I’ll make a joke about how much my parents spent on braces,
or say,
“Ah, it’s in the job description!”
or I may respond with,
“We have such good customers!” –
which [deliver charmingly to audience] isn’t a lie –  
or I’ll remark on how wondrous life is,
that it’s full of things to smile about,
that every moment should be embraced – 
[wince]
or –
feed you whatever.
But the truth – ? –
I’ll probably never tell.
[exit]
I walked back behind the counter.
“We could put that on the website,” said Boss.
* Names have been changed to protect the practice of creative liberties. And identities. Also, see footnotes 1 and 2.
** Formed from true middle and last names. Probably temporary.
*** This name is not changed because it is already a pseudonym the musician host has given himself. Perhaps I will change it down the line for consistency’s sake, and to carry out the liberties cited in Asterisk One.
(1) What do you call the fictional name of a character based on a probably real person? Pseudonym? Alias? Supporting characters, not the protagonist or writer.
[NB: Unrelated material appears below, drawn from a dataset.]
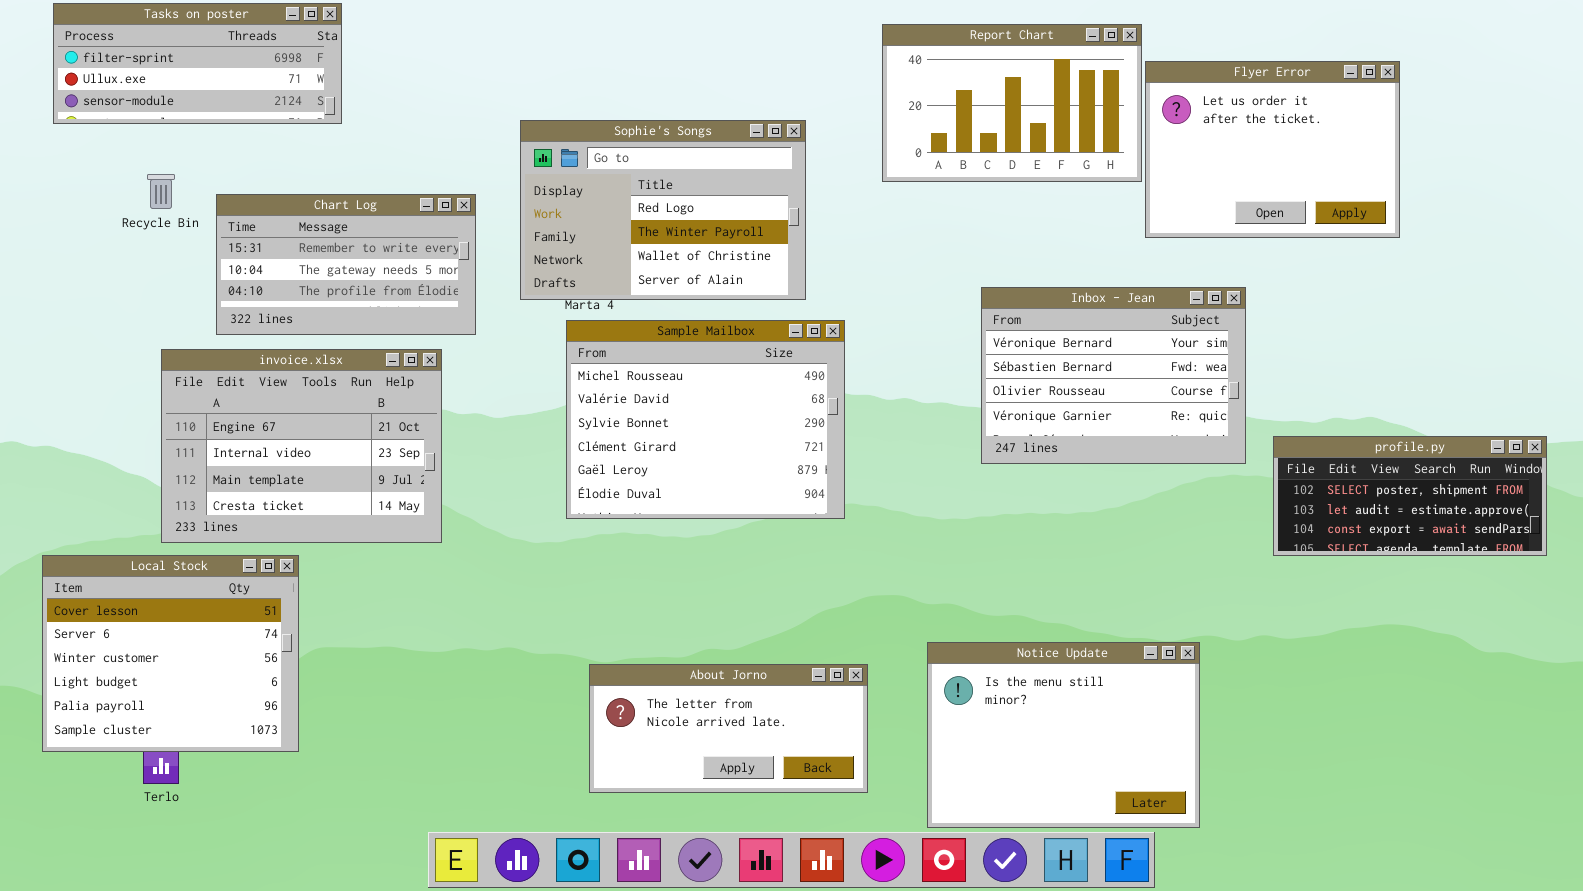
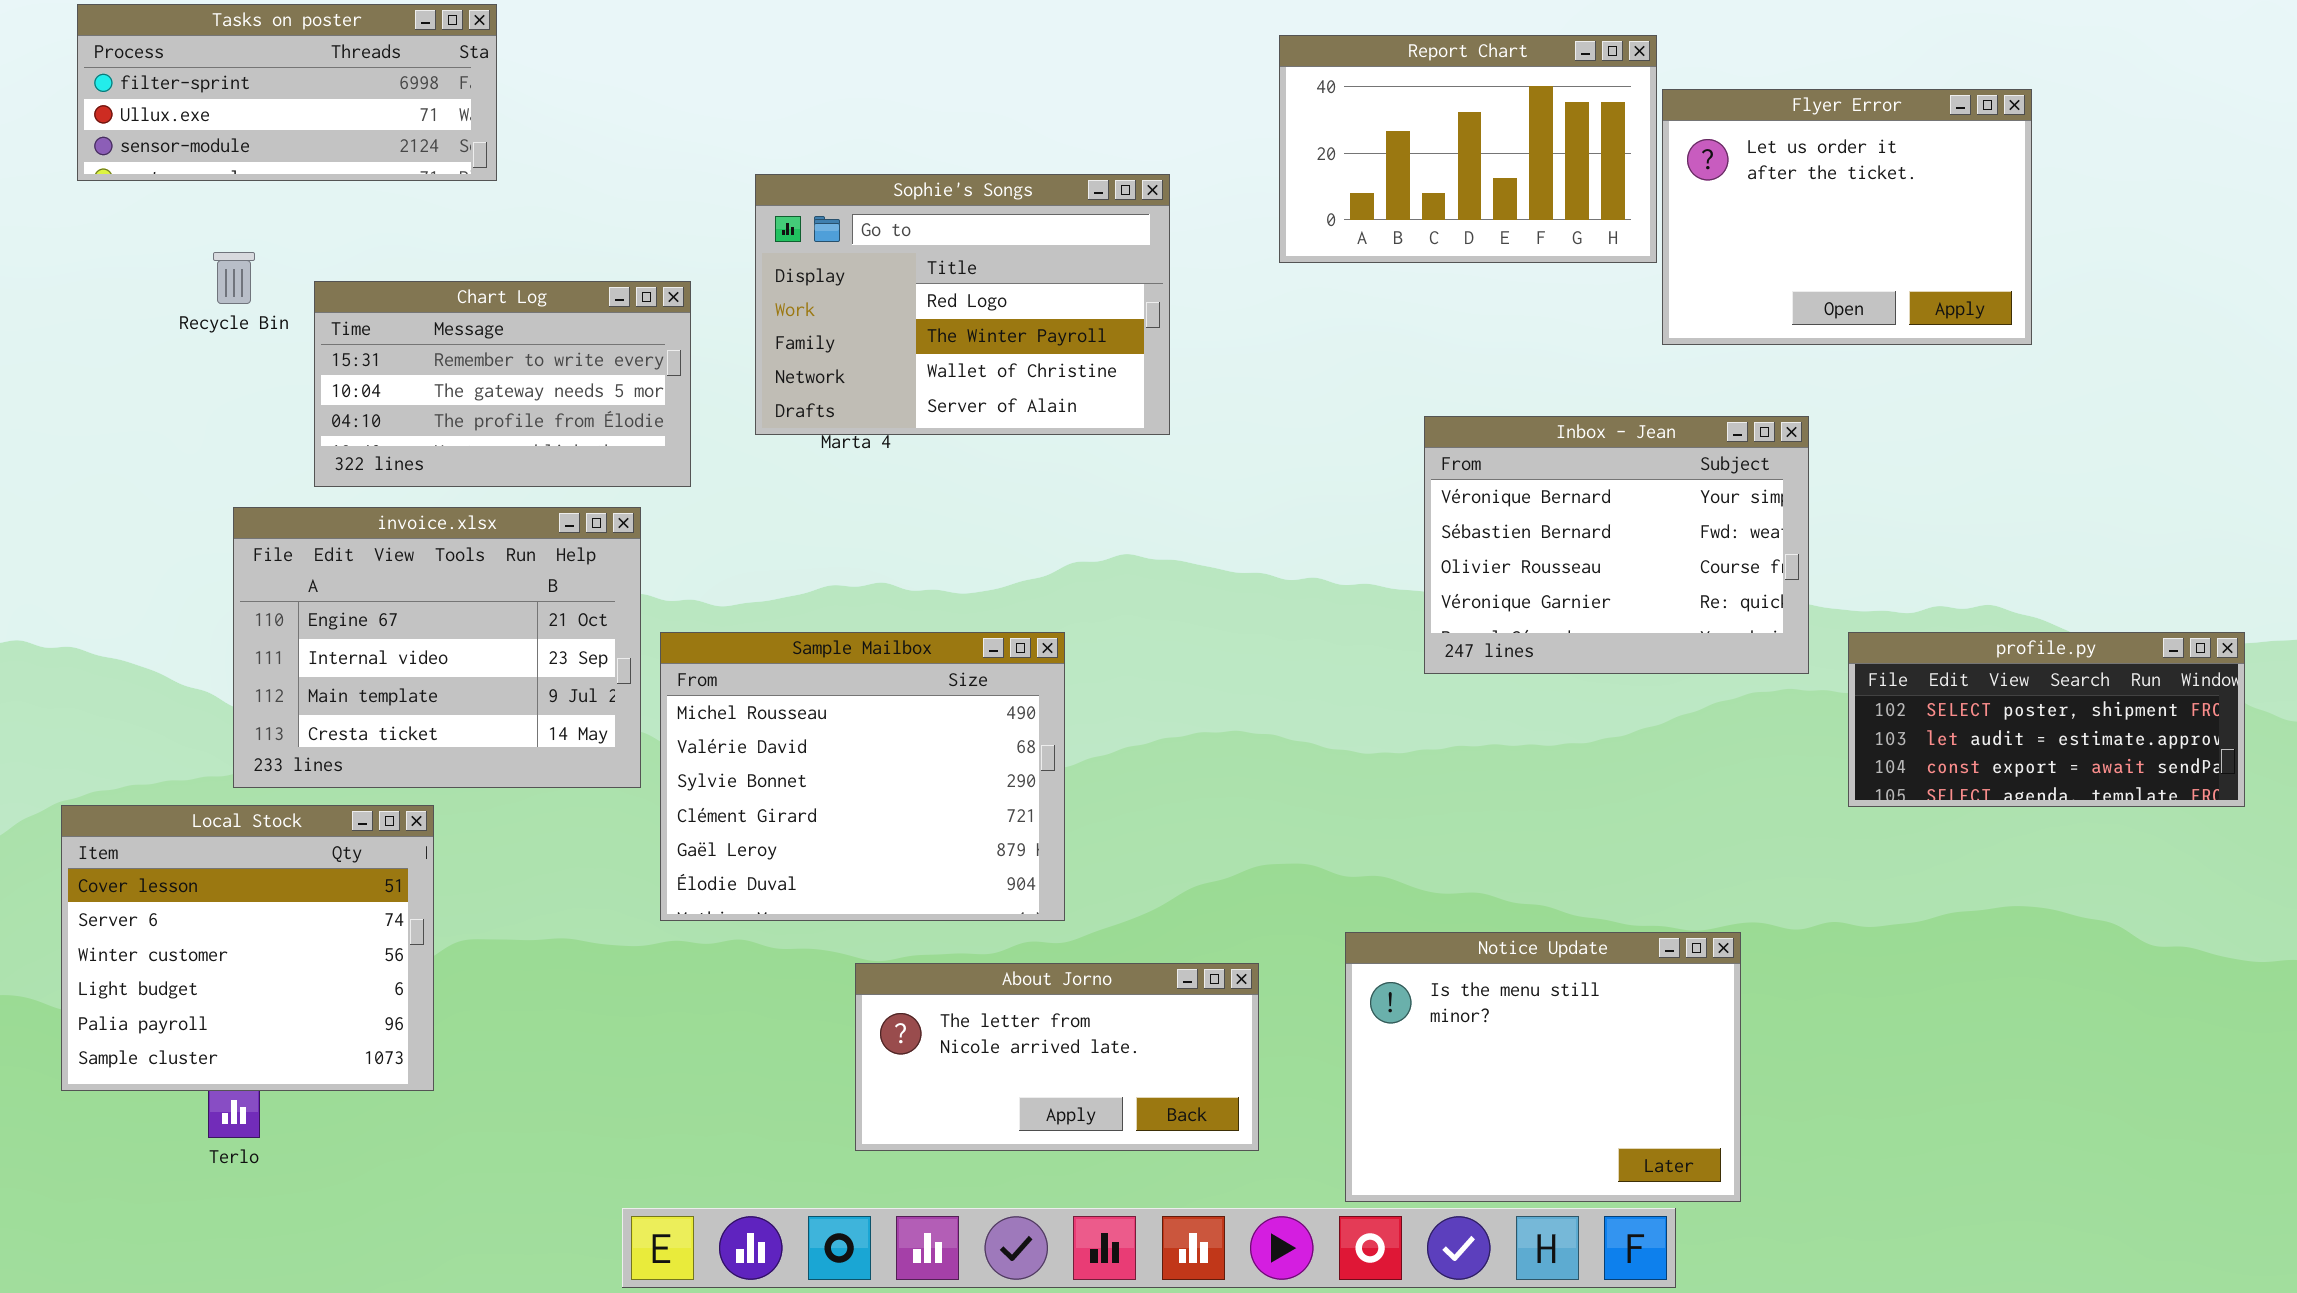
Sample Mailbox: [566,320,845,519] -> [660,632,1065,921], moved

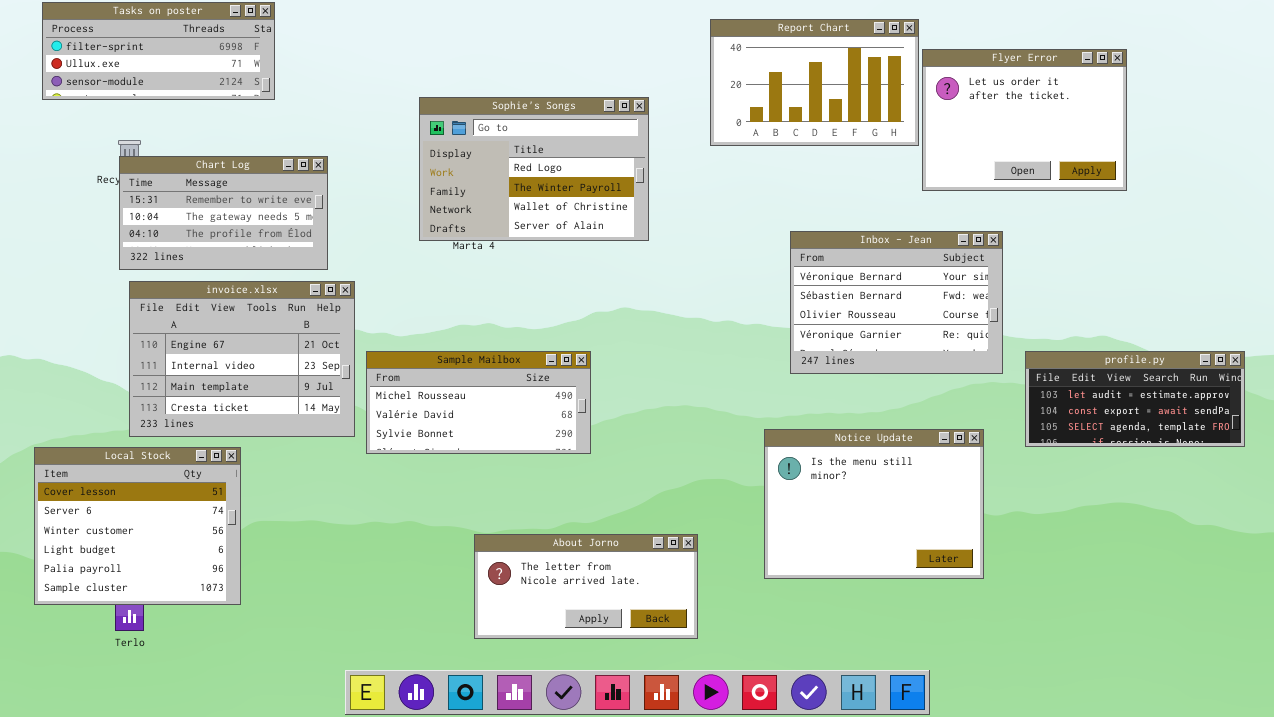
Chart Log: [314,281,691,487] -> [119,156,328,270], moved
Sample Mailbox: [660,632,1065,921] -> [366,351,591,454], resized
profile.py: [1848,632,2245,807] -> [1025,351,1245,447], scrolled down 1 row
Notice Update: [1345,932,1741,1202] -> [764,429,984,579], moved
(2) Other possible names for this particular human/character/persona/player: Hugh, Emmett, others. It should have meaning that makes sense for what this person embodies, and not be the kind of name that evokes an idea too far from the interpretations the writer intends to be read from the character. This goes for all naming, now; I am referring to future and past creatures, fictional or flesh. A name, a label, should convey an essence and be interesting but not too distracting. “Phil” means horse-lover, which seemed appropriate for someone who is looking forward to being drawn as a centaur; moreover, he seems closer to a Phil than to any of the other brainstormed pseudonyms (a term I’m beginning to think may be the most accurate answer to the question posed in footnote 1.)
(3) A Watterson allusion, obviously. I say Calvin and not Calvin and Hobbes because we don’t know how involved the tiger might have been. Part of the reason I chose not to mention this Incident is because so little is known about it.